• **What to produce**: From the records below, please repeat exactly the line that has "17: (329, 110)", the line that has "37: (518, 47)", and every line between them, and nothing else.

Start of Extracted records

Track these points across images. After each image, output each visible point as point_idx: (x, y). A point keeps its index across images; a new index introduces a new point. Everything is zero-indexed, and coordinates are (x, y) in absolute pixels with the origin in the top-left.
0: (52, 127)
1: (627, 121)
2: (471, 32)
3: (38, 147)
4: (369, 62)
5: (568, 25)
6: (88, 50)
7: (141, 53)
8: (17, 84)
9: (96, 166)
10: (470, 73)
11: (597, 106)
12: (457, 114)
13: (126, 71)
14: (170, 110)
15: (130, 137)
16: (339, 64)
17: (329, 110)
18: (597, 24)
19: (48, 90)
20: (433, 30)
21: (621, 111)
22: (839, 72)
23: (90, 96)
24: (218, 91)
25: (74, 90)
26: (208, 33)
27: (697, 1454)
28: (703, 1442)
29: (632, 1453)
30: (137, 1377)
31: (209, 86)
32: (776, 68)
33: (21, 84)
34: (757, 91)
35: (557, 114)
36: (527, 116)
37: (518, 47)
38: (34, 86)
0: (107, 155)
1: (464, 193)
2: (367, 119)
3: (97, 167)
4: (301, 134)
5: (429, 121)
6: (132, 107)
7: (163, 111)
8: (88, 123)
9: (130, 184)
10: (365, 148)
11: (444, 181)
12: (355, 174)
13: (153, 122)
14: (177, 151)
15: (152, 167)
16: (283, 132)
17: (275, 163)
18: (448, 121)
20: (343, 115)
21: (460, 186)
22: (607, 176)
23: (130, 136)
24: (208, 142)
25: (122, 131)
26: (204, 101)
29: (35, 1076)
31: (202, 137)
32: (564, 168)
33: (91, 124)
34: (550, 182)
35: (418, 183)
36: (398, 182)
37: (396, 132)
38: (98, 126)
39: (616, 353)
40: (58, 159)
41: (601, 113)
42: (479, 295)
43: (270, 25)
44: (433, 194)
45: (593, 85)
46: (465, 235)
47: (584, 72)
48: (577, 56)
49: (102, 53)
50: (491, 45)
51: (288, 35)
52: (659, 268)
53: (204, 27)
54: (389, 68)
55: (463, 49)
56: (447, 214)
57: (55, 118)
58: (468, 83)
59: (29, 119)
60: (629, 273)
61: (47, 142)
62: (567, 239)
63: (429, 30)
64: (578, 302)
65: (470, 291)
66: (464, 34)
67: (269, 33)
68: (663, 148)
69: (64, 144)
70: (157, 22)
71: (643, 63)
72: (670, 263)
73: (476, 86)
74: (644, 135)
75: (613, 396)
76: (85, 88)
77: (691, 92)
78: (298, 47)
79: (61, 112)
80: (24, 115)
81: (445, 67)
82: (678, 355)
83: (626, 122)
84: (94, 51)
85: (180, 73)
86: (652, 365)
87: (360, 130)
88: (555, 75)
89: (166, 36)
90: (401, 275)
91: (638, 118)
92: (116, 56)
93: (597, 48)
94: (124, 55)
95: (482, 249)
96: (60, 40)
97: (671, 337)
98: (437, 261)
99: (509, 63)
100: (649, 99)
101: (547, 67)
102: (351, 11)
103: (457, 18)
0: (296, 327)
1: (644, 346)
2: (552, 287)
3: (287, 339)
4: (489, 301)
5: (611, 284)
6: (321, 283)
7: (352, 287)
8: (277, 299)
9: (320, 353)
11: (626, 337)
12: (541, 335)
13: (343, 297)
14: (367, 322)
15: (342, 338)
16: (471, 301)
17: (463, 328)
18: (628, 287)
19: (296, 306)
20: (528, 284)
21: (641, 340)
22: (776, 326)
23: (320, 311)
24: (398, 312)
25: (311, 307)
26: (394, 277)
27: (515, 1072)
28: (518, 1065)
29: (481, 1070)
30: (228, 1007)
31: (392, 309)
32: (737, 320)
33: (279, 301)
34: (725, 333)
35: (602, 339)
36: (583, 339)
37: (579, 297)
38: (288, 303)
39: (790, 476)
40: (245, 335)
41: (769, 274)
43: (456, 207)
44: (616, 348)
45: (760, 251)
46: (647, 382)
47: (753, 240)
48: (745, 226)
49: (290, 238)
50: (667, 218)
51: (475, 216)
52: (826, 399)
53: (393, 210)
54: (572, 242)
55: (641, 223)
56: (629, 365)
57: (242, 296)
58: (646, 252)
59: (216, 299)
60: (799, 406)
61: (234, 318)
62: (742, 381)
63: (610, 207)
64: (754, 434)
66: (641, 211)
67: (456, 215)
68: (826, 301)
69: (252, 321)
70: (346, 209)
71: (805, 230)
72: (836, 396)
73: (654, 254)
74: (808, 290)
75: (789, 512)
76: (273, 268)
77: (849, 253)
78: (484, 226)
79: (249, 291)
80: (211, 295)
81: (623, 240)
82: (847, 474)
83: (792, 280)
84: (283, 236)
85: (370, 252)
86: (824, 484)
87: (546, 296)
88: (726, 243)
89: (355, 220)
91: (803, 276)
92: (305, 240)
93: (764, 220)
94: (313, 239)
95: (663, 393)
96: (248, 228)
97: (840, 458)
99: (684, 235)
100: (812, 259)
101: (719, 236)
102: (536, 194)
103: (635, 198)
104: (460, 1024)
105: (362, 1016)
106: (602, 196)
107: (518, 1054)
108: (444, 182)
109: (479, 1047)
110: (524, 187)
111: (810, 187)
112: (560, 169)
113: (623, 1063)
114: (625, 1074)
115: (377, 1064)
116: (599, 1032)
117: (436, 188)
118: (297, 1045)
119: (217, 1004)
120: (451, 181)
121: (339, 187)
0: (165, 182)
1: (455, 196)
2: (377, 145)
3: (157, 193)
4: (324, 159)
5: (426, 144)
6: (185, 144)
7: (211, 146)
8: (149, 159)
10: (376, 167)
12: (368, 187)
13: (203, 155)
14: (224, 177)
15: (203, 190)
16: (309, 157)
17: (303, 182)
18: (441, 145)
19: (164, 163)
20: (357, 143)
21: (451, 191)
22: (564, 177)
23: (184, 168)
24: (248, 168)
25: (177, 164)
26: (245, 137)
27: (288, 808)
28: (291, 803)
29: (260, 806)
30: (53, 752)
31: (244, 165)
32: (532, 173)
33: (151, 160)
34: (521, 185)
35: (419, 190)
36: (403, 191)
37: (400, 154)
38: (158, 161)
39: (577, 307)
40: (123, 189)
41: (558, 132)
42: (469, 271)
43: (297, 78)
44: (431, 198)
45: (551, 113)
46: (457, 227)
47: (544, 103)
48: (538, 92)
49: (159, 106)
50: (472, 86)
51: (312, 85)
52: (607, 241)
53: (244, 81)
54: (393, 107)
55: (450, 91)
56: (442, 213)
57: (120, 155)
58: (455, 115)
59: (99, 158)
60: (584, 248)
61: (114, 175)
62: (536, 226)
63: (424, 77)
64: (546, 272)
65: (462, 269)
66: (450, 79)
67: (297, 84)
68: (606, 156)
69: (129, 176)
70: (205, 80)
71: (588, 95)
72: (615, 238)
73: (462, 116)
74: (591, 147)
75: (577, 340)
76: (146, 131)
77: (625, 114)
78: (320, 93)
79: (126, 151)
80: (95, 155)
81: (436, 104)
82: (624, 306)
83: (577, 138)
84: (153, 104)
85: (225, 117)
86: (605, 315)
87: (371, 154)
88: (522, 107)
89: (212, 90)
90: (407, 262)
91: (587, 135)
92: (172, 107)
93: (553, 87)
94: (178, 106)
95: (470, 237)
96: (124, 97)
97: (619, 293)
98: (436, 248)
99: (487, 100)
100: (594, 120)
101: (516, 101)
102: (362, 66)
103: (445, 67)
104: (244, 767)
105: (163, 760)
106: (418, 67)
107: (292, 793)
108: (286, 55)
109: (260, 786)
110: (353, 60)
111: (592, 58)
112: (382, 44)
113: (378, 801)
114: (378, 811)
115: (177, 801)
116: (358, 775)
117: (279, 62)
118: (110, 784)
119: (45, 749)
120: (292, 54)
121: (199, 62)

End of Extracted records

• **Task solution**:
17: (329, 110)
18: (597, 24)
19: (48, 90)
20: (433, 30)
21: (621, 111)
22: (839, 72)
23: (90, 96)
24: (218, 91)
25: (74, 90)
26: (208, 33)
27: (697, 1454)
28: (703, 1442)
29: (632, 1453)
30: (137, 1377)
31: (209, 86)
32: (776, 68)
33: (21, 84)
34: (757, 91)
35: (557, 114)
36: (527, 116)
37: (518, 47)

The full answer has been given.